→ Work task 1
According to the MLIR definition text, what is the default value of the pad_value attribute of AvgPoolOp?
→ Work task 2
Carry the MLIR definition text forward from its final line.

→ Extract to read
..............................

13. MLIR Definition

This chapter introduces the definition of each element of MLIR, including Dialect, Interface, etc.

13.1. Top Dialect

13.1.1. Operations

13.1.1.1. AddOp

Brief intro

Add operation, \(Y = coeff_0 * X_0 + coeff_1 * X_1\)

Input
  • inputs: tensor array, corresponding to 2 or more input tensors

Output
  • output: tensor

Attributes
  • do_relu: whether to perform Relu operation on the result, False by default

  • relu_limit: specify the upper limit value if doing Relu. There is no upper limit if it is a negative number

  • coeff: the coefficient corresponding to each tensor, 1.0 by default

Output
  • output: tensor

Interface

None

Example
%2 = "top.Add"(%0, %1) {do_relu = false} : (tensor<1x3x27x27xf32>, tensor<1x3x27x27xf32>) -> tensor<1x3x27x27xf32> loc("add")

13.1.1.2. AvgPoolOp

Brief intro

Perform average pooling on the input tensor, \(S=\frac{1}{width\ *\ height}\sum_{i,j}a_{ij}\), where \(width\) and \(height\) represent the width and height of the kernel_shape. \(\sum_{i,j}a_{ij}\) means to sum the kernel_shape. A sliding window of a given size will sequentially pool the input tensor

Input
  • input: tensor

Output
  • output: tensor

Attributes
  • kernel_shape: controls the size of the sliding window

  • strides: step size, controlling each step of the sliding window

  • pads: controls the shape of the padding

  • pad_value: padding content, constant, 0 by default

  • count_include_pad: whether the result needs to count the pads filled

  • do_relu: whether to perform Relu operation on the result, False by default

  • relu_limit: specify the upper limit value if doing Relu. There is no upper limit if it is a negative number

Interface

None

Example
%90 = "top.AvgPool"(%89) {do_relu = false, kernel_shape = [5, 5], pads = [2, 2, 2, 2], strides = [1, 1]} : (tensor<1x256x20x20xf32>) -> tensor<1x256x20x20xf32> loc("resnetv22_pool1_fwd_GlobalAveragePool")

..............................

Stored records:
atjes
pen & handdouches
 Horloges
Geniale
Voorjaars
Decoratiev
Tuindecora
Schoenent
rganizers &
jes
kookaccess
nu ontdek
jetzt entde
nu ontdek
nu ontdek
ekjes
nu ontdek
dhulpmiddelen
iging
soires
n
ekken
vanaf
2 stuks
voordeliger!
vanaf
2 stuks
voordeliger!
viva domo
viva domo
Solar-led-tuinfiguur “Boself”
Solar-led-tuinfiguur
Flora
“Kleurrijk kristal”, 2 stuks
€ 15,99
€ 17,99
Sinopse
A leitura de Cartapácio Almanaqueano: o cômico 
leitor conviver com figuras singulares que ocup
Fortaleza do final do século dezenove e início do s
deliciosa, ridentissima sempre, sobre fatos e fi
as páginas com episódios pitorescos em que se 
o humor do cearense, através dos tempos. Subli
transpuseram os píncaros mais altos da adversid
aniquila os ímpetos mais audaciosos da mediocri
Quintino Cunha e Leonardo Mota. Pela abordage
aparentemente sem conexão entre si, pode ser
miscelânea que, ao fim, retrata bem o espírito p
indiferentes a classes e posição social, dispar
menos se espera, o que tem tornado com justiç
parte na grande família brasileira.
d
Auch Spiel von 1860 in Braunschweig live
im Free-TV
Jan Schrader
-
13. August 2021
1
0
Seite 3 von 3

..............................

→ Answer area 1
A constant 0.

→ Answer area 2
13.1.1.3. Depth2SpaceOp

Brief intro

Depth to space operation, \(Y = Depth2Space(X)\)

Input
  • inputs: tensor

Output
  • output: tensor

Attributes
  • block_h: tensor block size of h dimension, i64 type

  • block_w: tensor block size of w dimension, i64 type

  • is_CRD: column-row-depth. If true, the data is arranged in the depth direction according to the order of HWC, otherwise it is CHW, bool type

  • is_inversed: if true, the shape of the result is: \([n, c * block_h * block_w, h / block_h, w / block_w]\), otherwise it is: \([n, c / (block_h * block_w), h * block_h, w * block_w]\), bool type

Output
  • output: tensor

Interface

None

Example
%2 = "top.Depth2Space"(%0) {block_h = 2, block_w = 2, is_CRD = true, is_inversed = false} : (tensor<1x8x2x3xf32>) -> tensor<1x2x4x6xf32> loc("add")

13.1.1.4. BatchNormOp

Brief intro

Perform Batch Normalization on a 4D input tensor. More details on batch normalization can be found in the paper “Batch Normalization: Accelerating Deep Network Training by Reducing Internal Covariate Shift .

The specific calculation formula is as follows:

\[y = \frac{x - \mathrm{E}[x]}{ \sqrt{\mathrm{Var}[x] + \epsilon}} * \gamma + \beta\]
Input
  • input: 4D input tensor

  • mean: mean of the input tensor

  • variance: variance of the input tensor

  • gamma: \(\gamma\) tensor in the formula, can be None

  • beta: \(\beta\) tensor in the formula, can be None

Output
  • output: tensor

Attributes
  • epsilon: constant \(\epsilon\) in formula, 1e-05 by default

  • do_relu: whether to perform Relu operation on the result, False by default

  • relu_limit: specify the upper limit value if doing Relu. There is no upper limit if it is a negative number

Interface

None

Example
%5 = "top.BatchNorm"(%0, %1, %2, %3, %4) {epsilon = 1e-05, do_relu = false} : (tensor<1x3x27x27xf32>, tensor<3xf32>, tensor<3xf32>, tensor<3xf32>, tensor<3xf32>) -> tensor<1x3x27x27xf32> loc("BatchNorm")

13.1.1.5. CastOp

(To be implemented)

13.1.1.6. ClipOp

Brief intro

Constrain the given input to a certain range

Input
  • input: tensor

Output
  • output: tensor

Attributes
  • min: the lower limit

  • max: the upper limit

Output
  • output: tensor

Interface

None

Example
%3 = "top.Clip"(%0) {max = 1%: f64,min = 2%: f64} : (tensor<1x3x32x32xf32>) -> tensor<1x3x32x32xf32> loc("Clip")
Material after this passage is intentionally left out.